Analyze: Advanced data analytics reveals exactly how energy is being used and where; trustworthy data must underpin any attempt to control energy use and costs and avoids unintended consequences. For example, equipment is often shut down or powered down between shifts to save energy; but startup surges and productivity losses may counteract any savings in energy use. Aging equipment is often kept onboard to avoid capital expenditures; but it uses more energy requires more downtown, so the savings may be eaten up by higher energy costs and lower productivity. You need to know which facilities, processes, and systems in your company need and consume energy, how much, and why.

Negotiate: Once reliable, consistent data is in hand, you are in a stronger negotiating position with energy suppliers—and with energy users within your company. Monitoring and evaluating energy use requires technologies, skills, and incentives for compliance. If you lack any of the three, your energy consumption will be less than optimum and your consumption may far exceed each user’s actual needs.

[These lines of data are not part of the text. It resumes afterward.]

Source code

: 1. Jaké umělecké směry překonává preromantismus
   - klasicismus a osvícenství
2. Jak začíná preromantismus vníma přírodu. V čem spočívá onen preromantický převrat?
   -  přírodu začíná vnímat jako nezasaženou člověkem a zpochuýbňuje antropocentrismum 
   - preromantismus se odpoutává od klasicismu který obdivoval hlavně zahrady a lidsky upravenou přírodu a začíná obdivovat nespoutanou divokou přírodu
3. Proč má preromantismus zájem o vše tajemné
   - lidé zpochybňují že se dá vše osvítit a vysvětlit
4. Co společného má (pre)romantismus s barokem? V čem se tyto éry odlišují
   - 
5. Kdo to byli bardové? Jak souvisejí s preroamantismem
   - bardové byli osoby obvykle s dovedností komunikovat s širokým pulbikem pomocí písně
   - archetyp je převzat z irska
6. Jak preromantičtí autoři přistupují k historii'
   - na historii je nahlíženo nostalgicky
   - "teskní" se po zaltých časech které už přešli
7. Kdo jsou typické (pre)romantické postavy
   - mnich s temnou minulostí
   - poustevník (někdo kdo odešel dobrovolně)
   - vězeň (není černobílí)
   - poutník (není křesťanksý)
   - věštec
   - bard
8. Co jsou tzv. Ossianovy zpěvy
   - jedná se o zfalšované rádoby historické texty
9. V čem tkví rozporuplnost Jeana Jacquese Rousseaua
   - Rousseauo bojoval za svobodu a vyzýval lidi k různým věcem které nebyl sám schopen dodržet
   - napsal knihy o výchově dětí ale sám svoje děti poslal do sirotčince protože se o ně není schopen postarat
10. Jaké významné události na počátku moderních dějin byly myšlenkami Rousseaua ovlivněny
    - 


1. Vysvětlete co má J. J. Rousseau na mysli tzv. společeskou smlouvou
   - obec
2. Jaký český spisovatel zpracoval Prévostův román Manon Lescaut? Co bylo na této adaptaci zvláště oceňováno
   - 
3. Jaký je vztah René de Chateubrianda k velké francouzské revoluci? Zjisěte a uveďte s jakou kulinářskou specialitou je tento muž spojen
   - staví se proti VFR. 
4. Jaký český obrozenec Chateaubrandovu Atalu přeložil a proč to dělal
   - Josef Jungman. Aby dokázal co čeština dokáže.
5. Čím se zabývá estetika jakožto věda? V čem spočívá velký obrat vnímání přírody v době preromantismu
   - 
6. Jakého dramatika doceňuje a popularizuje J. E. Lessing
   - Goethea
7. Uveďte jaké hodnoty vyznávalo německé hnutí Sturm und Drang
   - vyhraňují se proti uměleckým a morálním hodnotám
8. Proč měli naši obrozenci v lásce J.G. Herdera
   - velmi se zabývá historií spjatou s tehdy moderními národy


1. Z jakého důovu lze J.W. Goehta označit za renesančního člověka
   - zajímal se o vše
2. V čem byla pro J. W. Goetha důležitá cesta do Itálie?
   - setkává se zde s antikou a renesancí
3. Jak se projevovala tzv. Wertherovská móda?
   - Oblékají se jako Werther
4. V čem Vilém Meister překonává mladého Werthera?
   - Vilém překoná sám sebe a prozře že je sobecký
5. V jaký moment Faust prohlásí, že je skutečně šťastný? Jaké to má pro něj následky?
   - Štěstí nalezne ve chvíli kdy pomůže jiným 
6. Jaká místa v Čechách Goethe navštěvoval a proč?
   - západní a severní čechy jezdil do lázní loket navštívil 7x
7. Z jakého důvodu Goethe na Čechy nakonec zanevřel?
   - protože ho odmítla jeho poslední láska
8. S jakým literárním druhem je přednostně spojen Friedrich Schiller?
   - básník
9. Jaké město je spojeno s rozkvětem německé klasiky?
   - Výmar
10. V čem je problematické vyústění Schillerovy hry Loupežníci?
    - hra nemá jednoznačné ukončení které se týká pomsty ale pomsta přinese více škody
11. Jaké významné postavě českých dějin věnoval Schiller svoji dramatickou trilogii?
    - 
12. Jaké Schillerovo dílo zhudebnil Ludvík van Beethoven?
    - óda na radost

Monitor: A mature procurement department will monitor suppliers to make sure you are getting what you pay for; keep track of market fundamentals; and reduce risk through such strategies as optionality and supplier scorecards. You may be able to regenerate power and sell it back to utilities; invest in monitoring technologies that optimize power consumption and minimize carbon emissions; and predict future needs and opportunities for savings by modeling past performance.